Стью и Франни дошли до угла; дом, где находилась их квартира, был на противоположной стороне улицы. Они остановились. Франни внимательно смотрела на Стью.

– И тогда я спросил: «Я не знаю вас? Вы из Корбетта или из Максина?» Не было похоже, чтобы я встречал его в этих двух городках. Он ответил: «Нет, но однажды я проезжал Корбетт с родителями, когда был еще ребенком. Кажется, ребенком я объездил всю Америку.

Мой отец служил в воздушных войсках». Заправляя его машину, я все это время думал о нем, снова и снова прокручивая в голове всевозможные ситуации и лица, и тут я все вспомнил. Сразу же. И я чуть не обмочился, потому что человек за рулем этого «понтиака» считался мертвым.

– Кто это был, Стюарт? Кто это был?

– Нет, дай мне все рассказать, Франни. Конечно, это безумная история, как ее ни рассказывай. Я подошел к машине и сказал: «Шесть долларов и тридцать центов». Он протянул мне две пятидолларовые бумажки, сказав, что сдачу я могу оставить себе. И я ответил: «Думаю, теперь я знаю, кто вы такой». Он произнес: «Может, и так», одарив меня напряженной, холодной улыбкой, а Хэнк Уильямс все пел о прогулке по городу. Я сказал: «Если вы действительно тот самый, значит, вы должны быть мертвы». Он ответил: «Нельзя верить всему, о чем пишут газеты». Я сказал: «Вы – как и Хэнк Уильямс, правильно?» Это было единственное, что я мог придумать. Потому что я видел, Франни, что, если я ничего не скажу, он просто поднимет стекло и уедет… и я хотел, чтобы он уехал, но я также и не хотел, чтобы он уехал вот так. Не так быстро, оставив меня в сомнении. Тогда я еще не знал, что человек всегда не уверен во многих вещах, несмотря на все свои старания. Он сказал: «Хэнк Уильямс один из лучших. Мне нравится такая музыка». А затем добавил: «Я еду в Новый Орлеан, буду ехать всю ночь, затем весь день спать, а всю следующую ночь проведу в кабаке. Он все такой же – Новый Орлеан?» Я спросил: «Как это?» Он ответил: «Ну, ты понимаешь». И я сказал: «Здесь – как везде на юге, хотя дальше по этой дороге деревьев больше». И тут он рассмеялся и сказал: «Может, мы еще увидимся». Но я не хотел встречаться с ним еще раз, Франни. Потому что у него были глаза человека, долгое время пытающегося смотреть в темноту и, возможно, начавшего видеть, что же там скрыто. Думаю, если я когда-нибудь увижу того человека, Флегга, его глаза будут такими же.
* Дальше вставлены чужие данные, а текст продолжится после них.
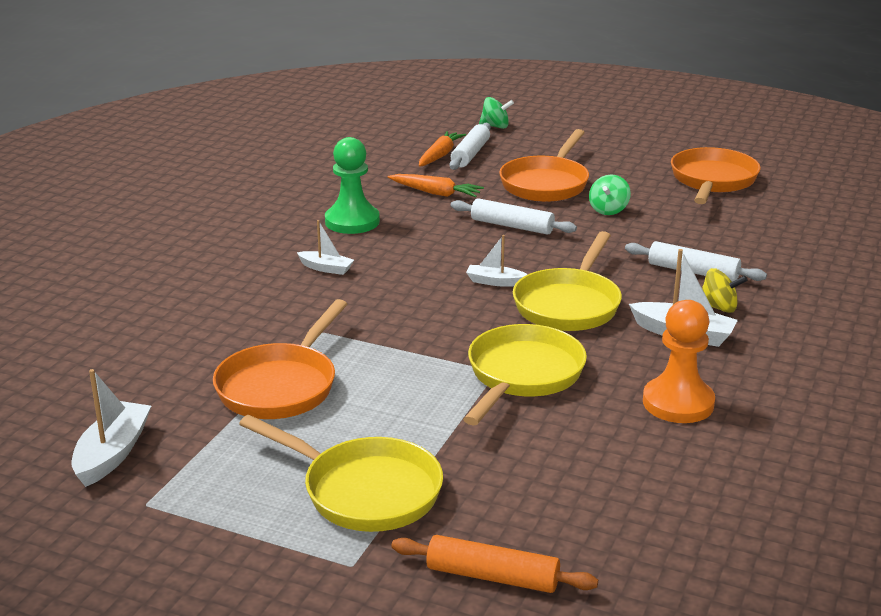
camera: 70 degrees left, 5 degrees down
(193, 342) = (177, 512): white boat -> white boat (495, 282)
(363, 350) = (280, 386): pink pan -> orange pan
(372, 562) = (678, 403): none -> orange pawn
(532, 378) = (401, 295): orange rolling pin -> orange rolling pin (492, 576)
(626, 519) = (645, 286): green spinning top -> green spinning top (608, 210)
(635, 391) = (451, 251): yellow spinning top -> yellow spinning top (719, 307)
Стью все качал головой, пока они переводили велосипеды через улицу и припарковывали их.

– Я много думал об этом. Я даже подумывал о покупке его пластинок после этого, но я не хотел их. Его голос… хороший голос, но от него у меня мурашки бегали по коже.
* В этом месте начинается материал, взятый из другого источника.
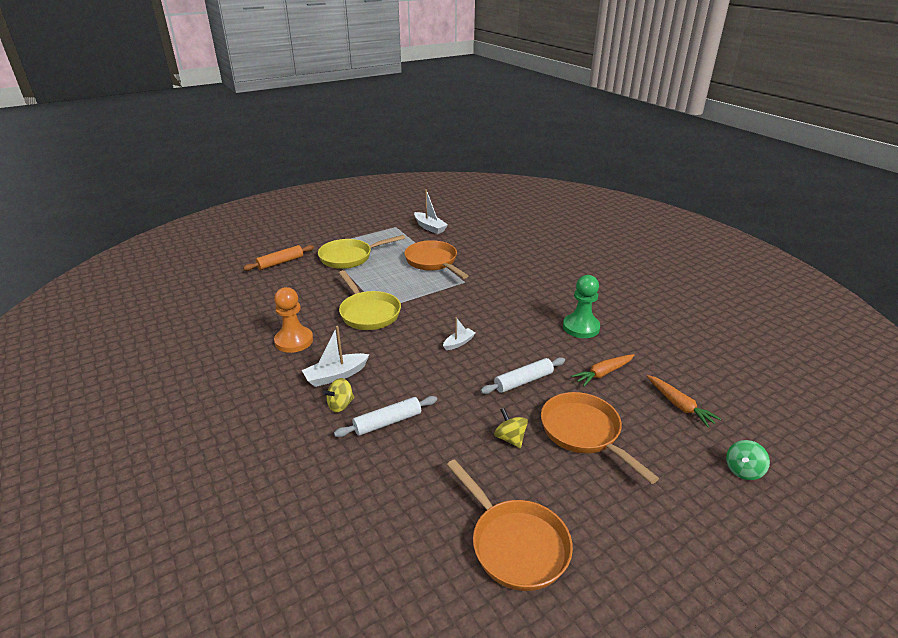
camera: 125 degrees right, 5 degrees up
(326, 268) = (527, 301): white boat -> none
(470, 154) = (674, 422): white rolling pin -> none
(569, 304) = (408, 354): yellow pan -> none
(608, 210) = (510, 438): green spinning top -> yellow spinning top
– Стюарт, о ком ты говоришь?

– Помнишь рок-группу «Дорз»? Мужчина, остановившийся в ту ночь на автозаправке Арнетта, был Джим Моррисон. Я уверен в этом.

Франни удивленно открыла рот.

– Но он же умер! Он умер во Франции! Он… – И тут она замолчала. Потому что в смерти Моррисона было нечто необычное. Некая тайна.

– Разве? – спросил Стью. – Я сомневаюсь. Возможно, он и умер, а приятель, которого я видел, был просто похож на него, но…

– Ты действительно так думаешь? – спросила Франни.

Теперь они сидели на ступеньках; прижавшись друг к другу, словно маленькие дети, ожидающие, когда мама позовет их ужинать.

– Да, – сказал он. – Да, я так считаю. И до этого лета я думал, что это будет самым странным и невероятным событием, когда-либо происшедшим со мной. Боже, как я ошибался.

– И ты никому не рассказывал, – удивилась Франни. – Ты видел Джима Моррисона годы спустя после его предполагаемой смерти, и ты никогда никому об этом не рассказывал. Стюарт Редмен, Господь дал тебе сложнейший замок вместо рта, когда послал тебя в этот мир.

Стью улыбнулся:

– Что ж, годы шли чередой, как пишут в книгах, и когда я вспоминал об этой ночи время от времени, у меня появлялось все больше уверенности, что это был все же не он. Просто кто-то очень похожий на него. У меня очень ясные представления о многом. Но в последние несколько недель я снова стал сомневаться. И теперь я думаю, что это был все же он. Черт, может быть, он и сейчас еще жив. Вот было бы смешно, правда?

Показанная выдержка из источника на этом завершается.